Pero antes de empezar a comer… hay que bendecir la mesa. La madre de los pequeños detiene con delicadeza el movimiento de servir, y mirando con dulzura al menor, le pide que rece. Así aprenderá a hacerlo solo, cuando sea mayor.
El delicioso olor de la humeante sopa va envolviendo con sus vapores la sobria estancia. Mientras tanto, las cucharas permanecen quietas y repentinamente abandonadas sobre la mesa. El tiempo parece haberse parado por unos instantes.
Con las manos puestas, en señal de oración y pidiendo confirmación con la mirada de que lo está haciendo bien, el pequeño recita despacio la bendición. Su entrecortada vocecilla se afirma en el silencio. Su hermana mayor, también con las manos puestas y la cabeza un poco inclinada, asiste con recogimiento.
No hay nada tan normal y rutinario como la comida de todos los días. Pero Chardin ha querido captarla en un momento muy especial: cuando la gracia divina posa sobre esta familia por medio de la oración.
La discreta unción sobrenatural que se respira en esta obra le aporta un factor de originalidad poco común en las pinturas de su tiempo. Ha reforzado el intimismo de la atmósfera disponiendo las figuras en círculo, entorno de la forma redonda de la mesa, haciendo que sus miradas no salgan del cuadro, enlazadas entre sí, para mostrar la riqueza de una vida ordenada, serena y entregada al deber.
He aquí una pequeña manifestación, espléndida en su simplicidad, de cultura y civilización. La vida en una sociedad verdaderamente cristiana debe estar embebida de espíritu sobrenatural en todas sus manifestaciones, hasta en los más pequeños detalles.
Pormenor digno de atención: el porte de los niños. No están con el torso curvado, ni apoyados en el respaldo de la silla.
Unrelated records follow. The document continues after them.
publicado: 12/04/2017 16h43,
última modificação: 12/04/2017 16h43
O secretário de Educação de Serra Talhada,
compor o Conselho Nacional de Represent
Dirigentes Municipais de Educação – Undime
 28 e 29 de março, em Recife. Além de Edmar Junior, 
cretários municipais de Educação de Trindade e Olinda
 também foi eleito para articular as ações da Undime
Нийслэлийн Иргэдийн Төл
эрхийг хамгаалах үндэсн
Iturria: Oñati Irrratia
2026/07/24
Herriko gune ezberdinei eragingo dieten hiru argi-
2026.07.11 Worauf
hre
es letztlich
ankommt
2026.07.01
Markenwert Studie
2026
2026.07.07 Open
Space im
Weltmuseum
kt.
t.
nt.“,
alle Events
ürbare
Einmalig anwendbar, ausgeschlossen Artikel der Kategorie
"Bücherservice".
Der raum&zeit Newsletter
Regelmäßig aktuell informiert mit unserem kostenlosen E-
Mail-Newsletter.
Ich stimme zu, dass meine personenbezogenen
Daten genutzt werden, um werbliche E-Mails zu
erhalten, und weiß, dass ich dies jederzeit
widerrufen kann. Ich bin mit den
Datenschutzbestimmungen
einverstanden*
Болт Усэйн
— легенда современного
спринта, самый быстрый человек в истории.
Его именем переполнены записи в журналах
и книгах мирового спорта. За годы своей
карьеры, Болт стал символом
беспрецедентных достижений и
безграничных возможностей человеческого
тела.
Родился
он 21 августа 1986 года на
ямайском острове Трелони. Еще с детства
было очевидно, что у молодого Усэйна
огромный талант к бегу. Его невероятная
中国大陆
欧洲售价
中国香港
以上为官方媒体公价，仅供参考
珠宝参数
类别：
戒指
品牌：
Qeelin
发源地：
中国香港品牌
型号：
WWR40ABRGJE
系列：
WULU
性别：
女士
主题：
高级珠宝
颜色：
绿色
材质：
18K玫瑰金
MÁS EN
Los vemos distendidos, sí, tranquilos, pero erguidos, con naturalidad, casi como si se tratara de una ceremoniosa cena de familia. Sin embargo, la realidad es que están en la más estricta intimidad de un día normal. Una buena educación no confunde intimidad con dejadez ni falta de compostura. Y eso lo van aprendiendo desde pequeños con la autoridad y estrema afabilidad que se aprecia en su madre.
Éste es, precisamente, otro de los aspectos más luminosos del cuadro: la solemnidad de una esmerada educación en la bonhomía de la intimidad familiar.
V I D A
Hijo de un ebanista, Jean-Baptiste Chardin (1699-1779) es el pintor de la burguesía francesa. Se sabe que pintaba muy despacio, corrigiendo continuamente lo realizado, quizá por eso se inclinase por las naturalezas muertas y los retratos. Al ser presentado en 1740 a Luís XV de Francia en Versalles, Chardin le ofreció dos cuadros, uno de ellos éste de “La Bendición”, del cuál haría otras versiones. Fue nombrado tesorero de la Academia en 1755 y dos años más tarde Luís XV le concedió una vivienda oficial en las galerías del Louvre. A partir de 1771 se entregó a la técnica del pastel, imponiéndose como retratista.